TASK REQUIREMENTS. Show every line in the records below that contains the word "autonomous".

DATA TO EXAMINE Start Marker

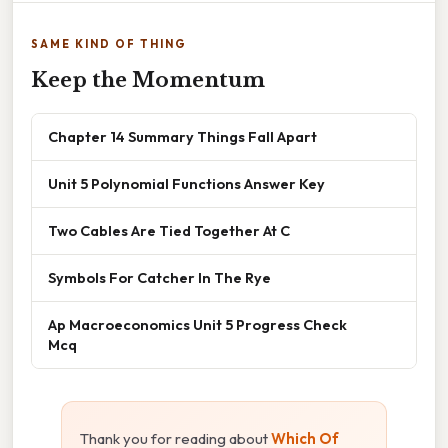
SAME KIND OF THING
Keep the Momentum
Chapter 14 Summary Things Fall Apart
Unit 5 Polynomial Functions Answer Key
Two Cables Are Tied Together At C
Symbols For Catcher In The Rye
Ap Macroeconomics Unit 5 Progress Check
Mcq
Thank you for reading about
Which Of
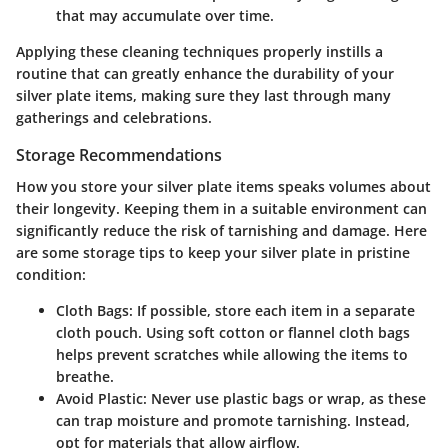
that may accumulate over time.
Applying these cleaning techniques properly instills a
routine that can greatly enhance the durability of your
silver plate items, making sure they last through many
gatherings and celebrations.
Storage Recommendations
How you store your silver plate items speaks volumes about
their longevity. Keeping them in a suitable environment can
significantly reduce the risk of tarnishing and damage. Here
are some storage tips to keep your silver plate in pristine
condition:
Cloth Bags
: If possible, store each item in a separate
cloth pouch. Using soft cotton or flannel cloth bags
helps prevent scratches while allowing the items to
breathe.
Avoid Plastic
: Never use plastic bags or wrap, as these
can trap moisture and promote tarnishing. Instead,
opt for materials that allow airflow.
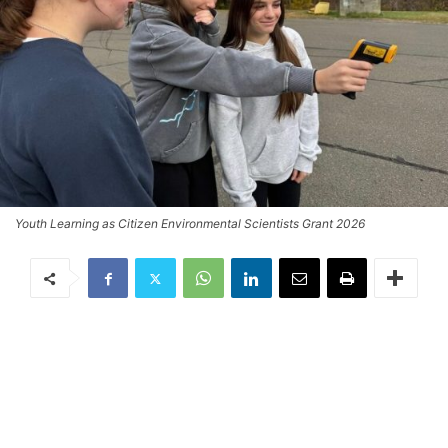
Youth Learning as Citizen Environmental Scientists Grant 2026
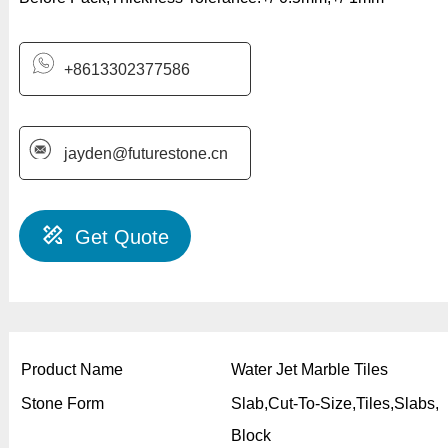
+8613302377586
jayden@futurestone.cn
Get Quote
Product Name
Water Jet Marble Tiles
Stone Form
Slab,Cut-To-Size,Tiles,Slabs,
Block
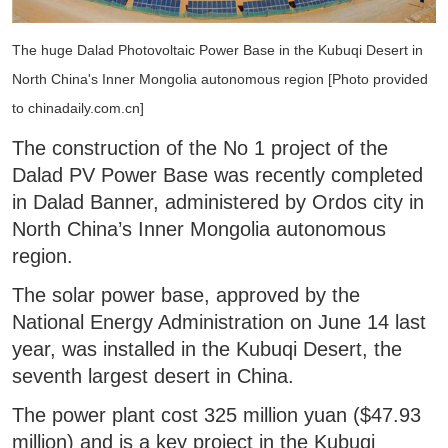
The huge Dalad Photovoltaic Power Base in the Kubuqi Desert in
North China's Inner Mongolia autonomous region [Photo provided
to chinadaily.com.cn]
The construction of the No 1 project of the
Dalad PV Power Base was recently completed
in Dalad Banner, administered by Ordos city in
North China’s Inner Mongolia autonomous
region.
The solar power base, approved by the
National Energy Administration on June 14 last
year, was installed in the Kubuqi Desert, the
seventh largest desert in China.
The power plant cost 325 million yuan ($47.93
million) and is a key project in the Kubuqi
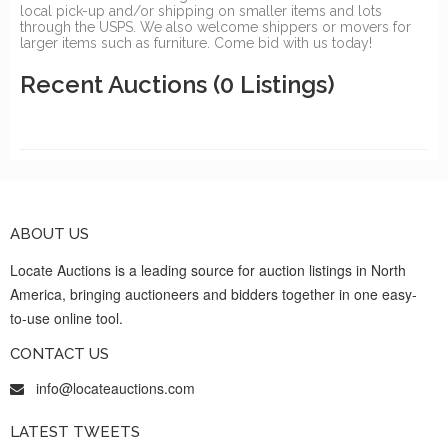
local pick-up and/or shipping on smaller items and lots
through the USPS. We also welcome shippers or movers for
larger items such as furniture. Come bid with us today!
Recent Auctions
(0 Listings)
ABOUT US
Locate Auctions is a leading source for auction listings in North
America, bringing auctioneers and bidders together in one easy-
to-use online tool.
CONTACT US
info@locateauctions.com
LATEST TWEETS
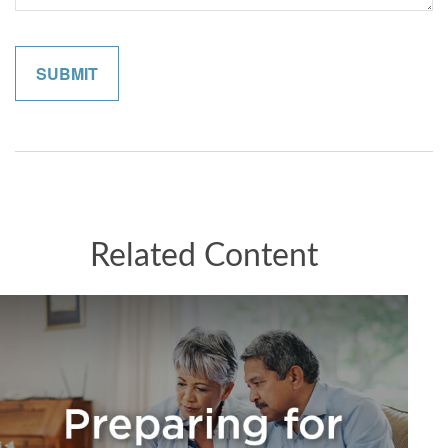
Related Content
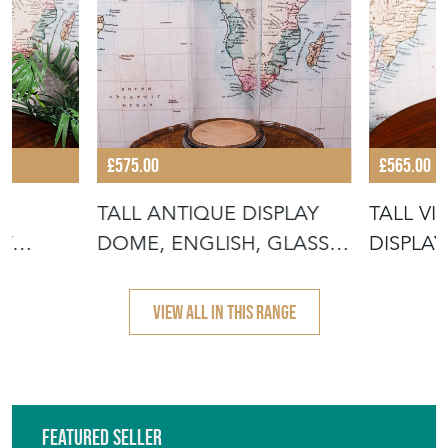
£575.00
£565.00
TALL ANTIQUE DISPLAY
TALL V
AY
DOME, ENGLISH, GLASS,
DISPLA
GLA
TAXIDER
ENGLISH
VIEW ALL IN THIS RANGE
Featured Seller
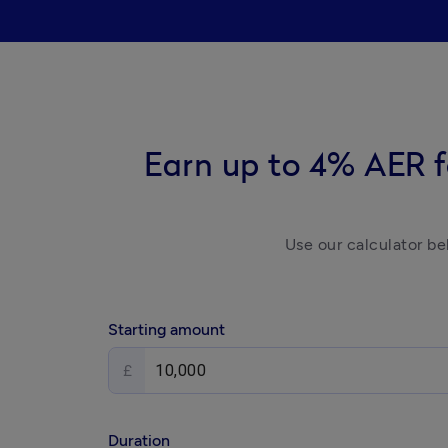
Earn up to 4% AER f
Use our calculator be
Starting amount
£
Duration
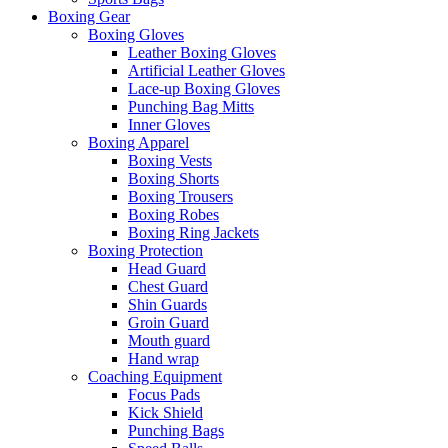
Boxing Gear
Boxing Gloves
Leather Boxing Gloves
Artificial Leather Gloves
Lace-up Boxing Gloves
Punching Bag Mitts
Inner Gloves
Boxing Apparel
Boxing Vests
Boxing Shorts
Boxing Trousers
Boxing Robes
Boxing Ring Jackets
Boxing Protection
Head Guard
Chest Guard
Shin Guards
Groin Guard
Mouth guard
Hand wrap
Coaching Equipment
Focus Pads
Kick Shield
Punching Bags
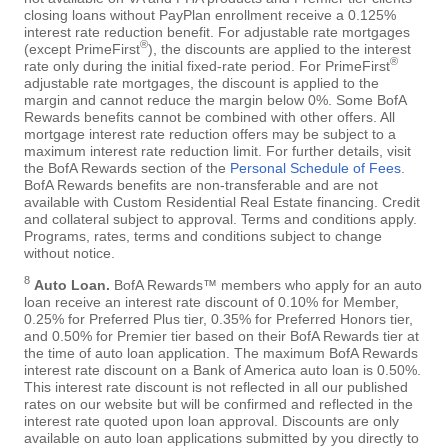
closing loans without PayPlan enrollment receive a 0.125%
interest rate reduction benefit. For adjustable rate mortgages
®
(except PrimeFirst
), the discounts are applied to the interest
®
rate only during the initial fixed-rate period. For PrimeFirst
adjustable rate mortgages, the discount is applied to the
margin and cannot reduce the margin below 0%. Some BofA
Rewards benefits cannot be combined with other offers. All
mortgage interest rate reduction offers may be subject to a
maximum interest rate reduction limit. For further details, visit
the BofA Rewards section of the
Personal Schedule of Fees
.
BofA Rewards benefits are non-transferable and are not
available with Custom Residential Real Estate financing. Credit
and collateral subject to approval. Terms and conditions apply.
Programs, rates, terms and conditions subject to change
without notice.
8
Auto Loan.
BofA Rewards™ members who apply for an auto
loan receive an interest rate discount of 0.10% for Member,
0.25% for Preferred Plus tier, 0.35% for Preferred Honors tier,
and 0.50% for Premier tier based on their BofA Rewards tier at
the time of auto loan application. The maximum BofA Rewards
interest rate discount on a Bank of America auto loan is 0.50%.
This interest rate discount is not reflected in all our published
rates on our website but will be confirmed and reflected in the
interest rate quoted upon loan approval. Discounts are only
available on auto loan applications submitted by you directly to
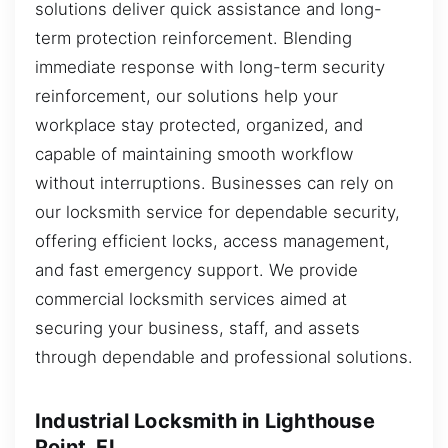
solutions deliver quick assistance and long-
term protection reinforcement. Blending
immediate response with long-term security
reinforcement, our solutions help your
workplace stay protected, organized, and
capable of maintaining smooth workflow
without interruptions. Businesses can rely on
our locksmith service for dependable security,
offering efficient locks, access management,
and fast emergency support. We provide
commercial locksmith services aimed at
securing your business, staff, and assets
through dependable and professional solutions.
Industrial Locksmith in Lighthouse
Point, FL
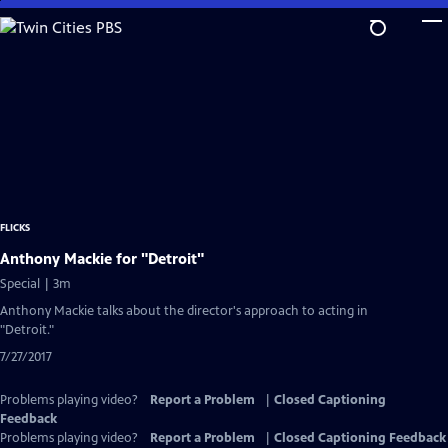
Skip
to
Main
Content
FLICKS
Anthony Mackie for "Detroit"
Special | 3m
Anthony Mackie talks about the director's approach to acting in
"Detroit."
7/27/2017
Problems playing video?
Report a Problem
|
Closed Captioning
Feedback
Problems playing video?
Report a Problem
|
Closed Captioning Feedback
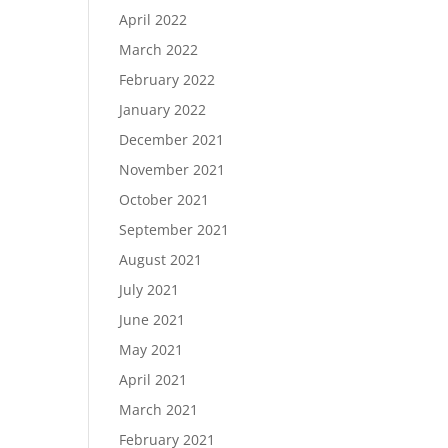
April 2022
March 2022
February 2022
January 2022
December 2021
November 2021
October 2021
September 2021
August 2021
July 2021
June 2021
May 2021
April 2021
March 2021
February 2021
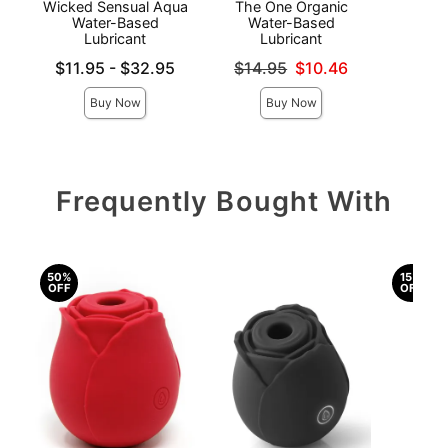
Wicked Sensual Aqua
The One Organic
K
Water-Based
Water-Based
Lubricant
Lubricant
Price is
Lowest price is
Original price was
$11.95
-
$32.95
$14.95
$10.46
Highest price is
Sale price is
Buy Now
Buy Now
Frequently Bought With
50%
15%
OFF
OFF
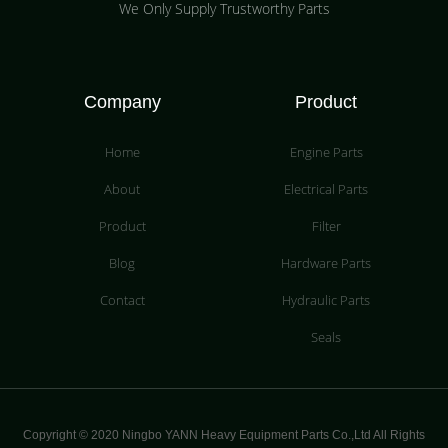
We Only Supply Trustworthy Parts
Company
Product
Home
Engine Parts
About
Electrical Parts
Product
Filter
Blog
Hardware Parts
Contact
Hydraulic Parts
Seals
Copyright © 2020 Ningbo YANN Heavy Equipment Parts Co.,Ltd All Rights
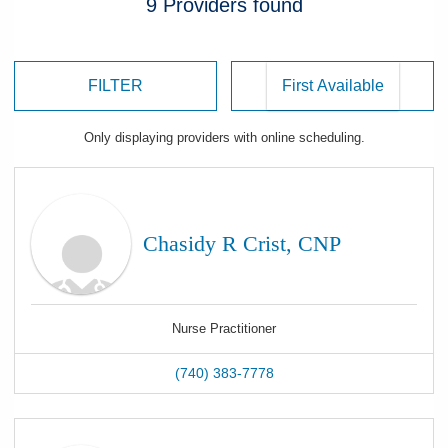
9
Providers
found
FILTER
Only displaying
providers
with online scheduling.
Chasidy R Crist, CNP
Nurse Practitioner
(740) 383-7778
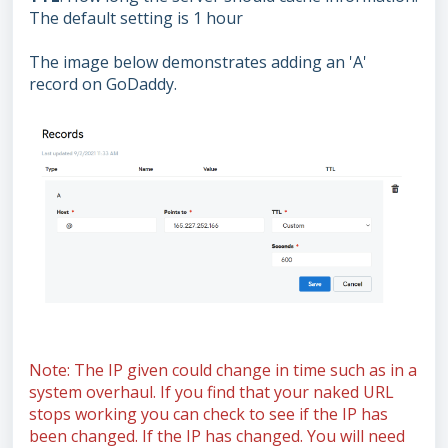
The default setting is 1 hour
The image below demonstrates adding an 'A'
record on GoDaddy.
Note: The IP given could change in time such as in a
system overhaul. If you find that your naked URL
stops working you can check to see if the IP has
been changed. If the IP has changed. You will need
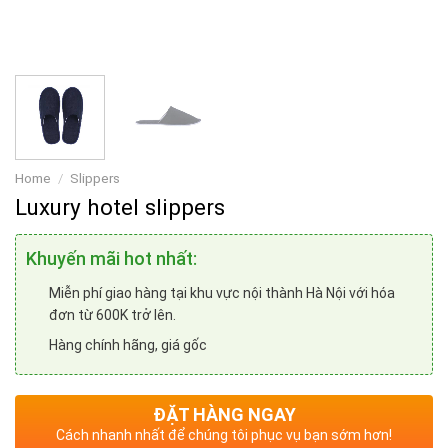
Home
/
Slippers
Luxury hotel slippers
Khuyến mãi hot nhất:
Miễn phí giao hàng tại khu vực nội thành Hà Nội với hóa
đơn từ 600K trở lên.
Hàng chính hãng, giá gốc
ĐẶT HÀNG NGAY
Cách nhanh nhất để chúng tôi phục vụ bạn sớm hơn!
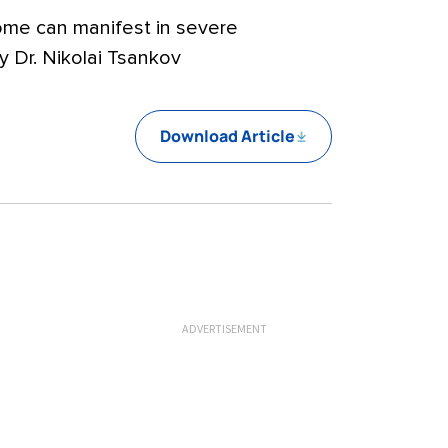
ome can manifest in severe
 Dr. Nikolai Tsankov
Download Article
ADVERTISEMENT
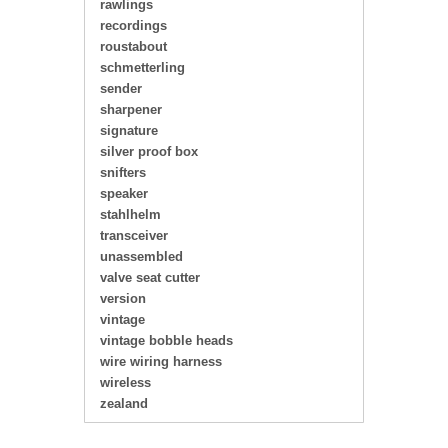
rawlings
recordings
roustabout
schmetterling
sender
sharpener
signature
silver proof box
snifters
speaker
stahlhelm
transceiver
unassembled
valve seat cutter
version
vintage
vintage bobble heads
wire wiring harness
wireless
zealand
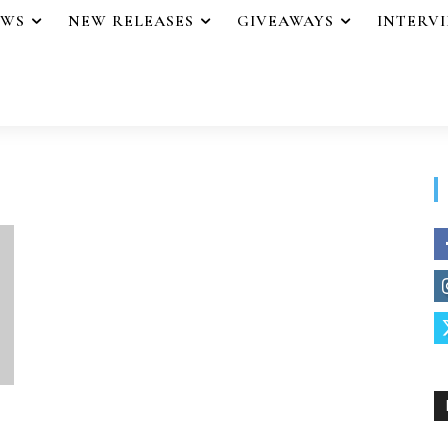
EWS
NEW RELEASES
GIVEAWAYS
INTERV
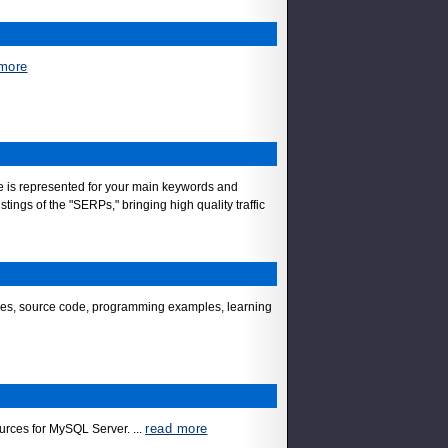
more
site is represented for your main keywords and
ings of the "SERPs," bringing high quality traffic
vices, source code, programming examples, learning
read more
sources for MySQL Server.
...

DATA TO EXAMINE End Marker

REPLY.
North China's Inner Mongolia autonomous region [Photo provided
North China’s Inner Mongolia autonomous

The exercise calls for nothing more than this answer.